The Washington National Opera’s decision to part ways with the Kennedy Center should be understood for what it is: a necessary act of independence in response to Donald Trump’s failure to respect the arts as institutions that require stability, autonomy, and long-term investment.
Since Trump’s return to power, the Kennedy Center has been subjected to political interference and a short-sighted business model that treats art as acceptable only if it can immediately justify itself through ticket revenue. Shared services were stripped away, productions were required to be fully underwritten years in advance, and leadership priorities shifted in ways that ignored how cultural institutions actually function.
D.C. is right to resist Trump’s meddling in its cultural institutions, because when national politics destabilize local arts organizations, the damage does not stop at the Kennedy Center’s doors. It ripples outward — into neighborhoods, small venues, and the lives of local artists who already operate on the margins. For Black artists in particular, that instability compounds existing pressures presented by gentrification.
As rents rise in neighborhoods like Shaw, NoMa, and the H Street Corridor, many of the artists who helped make those areas culturally vibrant are being pushed out. As affordable studio space and small venues continue to close, Black music and theater are increasingly being replaced by large, commercial productions with little connection to the surrounding community.
Mayor Bowser has been clear about the stakes, and her administration’s oft-publicized push to make Washington the “Capital of Creativity” represents a commendable good-faith effort to reverse this trend.
“Arts, culture, film and entertainment, and sports are such a big part of our economic growth agenda because they bring people together, they get people excited, and they generate even more pride in our city,” she said this summer. “That’s why it’s so important that we lean in and double down on the industries that are producing for our city.” She is doing so through promoting the D.C. entertainment industry’s achievements through the highly publicized 202Creates Months and supporting D.C. creators’ work through the D.C. Film, Television, and Entertainment Rebate Fund. And yes, protecting the D.C. arts means confronting the forces that exploit them.

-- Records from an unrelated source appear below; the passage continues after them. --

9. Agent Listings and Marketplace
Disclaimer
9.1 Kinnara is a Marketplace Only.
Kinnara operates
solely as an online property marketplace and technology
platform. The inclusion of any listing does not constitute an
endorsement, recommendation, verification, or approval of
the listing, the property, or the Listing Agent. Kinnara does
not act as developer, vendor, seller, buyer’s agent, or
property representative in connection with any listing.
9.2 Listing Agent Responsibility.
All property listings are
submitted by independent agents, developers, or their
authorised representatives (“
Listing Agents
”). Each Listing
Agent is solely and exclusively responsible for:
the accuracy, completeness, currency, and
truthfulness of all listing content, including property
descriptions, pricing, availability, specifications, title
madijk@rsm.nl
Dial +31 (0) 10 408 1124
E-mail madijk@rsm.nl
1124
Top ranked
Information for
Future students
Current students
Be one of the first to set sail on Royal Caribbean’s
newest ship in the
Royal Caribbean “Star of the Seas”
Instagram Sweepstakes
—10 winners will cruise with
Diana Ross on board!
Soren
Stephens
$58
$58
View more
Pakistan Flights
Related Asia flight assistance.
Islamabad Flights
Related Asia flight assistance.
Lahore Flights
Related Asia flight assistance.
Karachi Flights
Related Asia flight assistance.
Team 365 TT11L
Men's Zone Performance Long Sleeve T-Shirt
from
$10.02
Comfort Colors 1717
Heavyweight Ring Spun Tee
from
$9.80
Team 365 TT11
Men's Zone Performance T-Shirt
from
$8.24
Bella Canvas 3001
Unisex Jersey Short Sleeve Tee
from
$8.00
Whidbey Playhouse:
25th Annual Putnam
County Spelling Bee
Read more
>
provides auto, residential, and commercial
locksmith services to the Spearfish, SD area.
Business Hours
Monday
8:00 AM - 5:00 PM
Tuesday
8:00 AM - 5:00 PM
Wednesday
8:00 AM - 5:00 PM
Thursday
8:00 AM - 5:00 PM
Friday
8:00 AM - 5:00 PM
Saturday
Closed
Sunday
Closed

This is a national issue as well as a D.C. issue.
President Trump is one example of such forces, but another big one that Mayor Bowser’s administration is addressing is Ticketmaster.
“Over the years, Live Nation (Ticketmaster’s parent company) has grown to dominate nearly every corner of the live entertainment ecosystem, developing a stranglehold on the industry that has eliminated any meaningful competition,” said Mayor Bowser’s attorney general, Brian Schwalb. “Almost every sizable concert venue in the District is locked into a Ticketmaster deal, resulting in District concertgoers paying Ticketmaster’s exorbitant fees to enjoy shows.”

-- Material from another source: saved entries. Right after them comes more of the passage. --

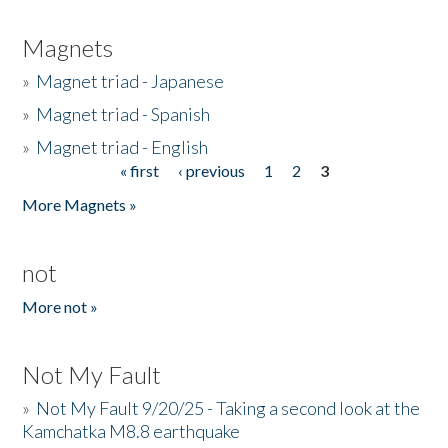
Magnets
»
Magnet triad - Japanese
»
Magnet triad - Spanish
»
Magnet triad - English
« first
‹ previous
1
2
3
Pages
More Magnets »
not
More not »
Not My Fault
»
Not My Fault 9/20/25 - Taking a second look at the
Kamchatka M8.8 earthquake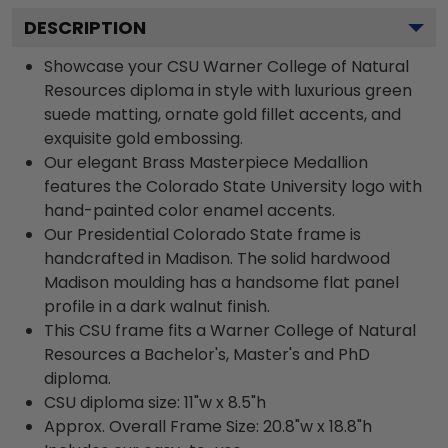
DESCRIPTION
Showcase your CSU Warner College of Natural
Resources diploma in style with luxurious green
suede matting, ornate gold fillet accents, and
exquisite gold embossing.
Our elegant Brass Masterpiece Medallion
features the Colorado State University logo with
hand-painted color enamel accents.
Our Presidential Colorado State frame is
handcrafted in Madison. The solid hardwood
Madison moulding has a handsome flat panel
profile in a dark walnut finish.
This CSU frame fits a Warner College of Natural
Resources a Bachelor's, Master's and PhD
diploma.
CSU diploma size: 11"w x 8.5"h
Approx. Overall Frame Size: 20.8"w x 18.8"h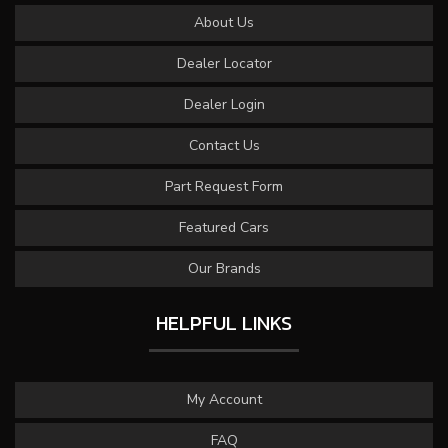
About Us
Dealer Locator
Dealer Login
Contact Us
Part Request Form
Featured Cars
Our Brands
HELPFUL LINKS
My Account
FAQ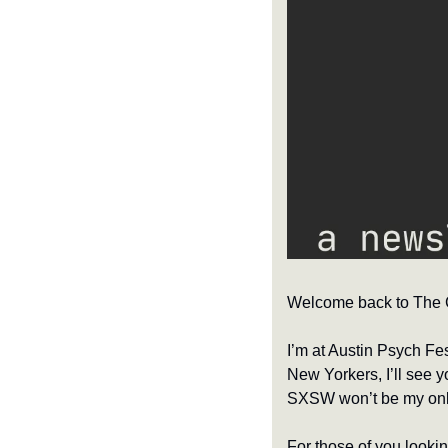
Welcome back to The Cl
I’m at Austin Psych Fe
New Yorkers, I’ll see yo
SXSW won’t be my only 
For those of you looki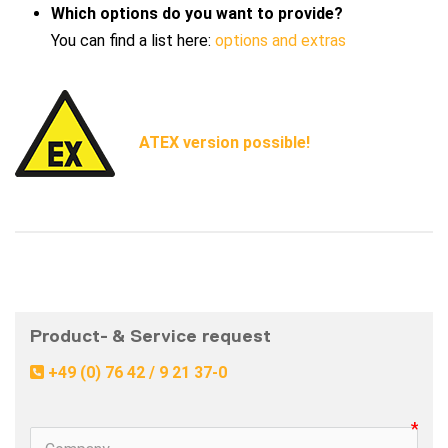
Which options do you want to provide?
You can find a list here:
options and extras
ATEX version possible!
Product- & Service request 
 +49 (0) 76 42 / 9 21 37-0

That is why Attorney General Schwalb is suing Ticketmaster’s parent company for monopolistic activity — to get prices to The District’s cultural events back under control. It is also why Mayor Bowser’s administration is opposing the price controls the company proposed under the guise of “lowering ticket prices” — because the real effect would be to increase Ticketmaster’s power in The District.
Industry experts have warned that the price cap proposal would help Ticketmaster and hurt consumers because the only company that is wealthy enough to continue doing business if price caps get enacted is Ticketmaster itself. In other words, price caps may unintentionally make Ticketmaster — the company that the District is currently suing for allegedly abusing its residents — the only ticket seller in town. That would inevitably mean higher fees, worse terms for D.C. venues, and fewer opportunities for smaller, independent artists — many of them Black-owned or community-based — who would be left with less flexibility and less revenue.
So, it shouldn’t be surprising that Muriel Bowser’s administration took the time to testify against this policy idea just months ago. It wants to ensure AG Schwalb can lower ticketing prices through the court system, and this price cap proposal would undercut that effort. And that is the strength of Mayor Bowser’s leadership. She is not afraid to speak truth to power — whether that power belongs to Donald Trump or to some of the largest corporations in the world. She governs with D.C. residents in mind, not deference to outside influence. Culture cannot thrive under chaos and cannot survive when controlled by monopolies. Once it is driven out of a city, it is far harder to bring back.
Protecting the arts in D.C. ultimately means protecting the people who create them — not the politicians who meddle in them, and not the corporations that exploit them. Thankfully, Mayor Bowser recognizes exactly that. And she will keep fighting for us through and through.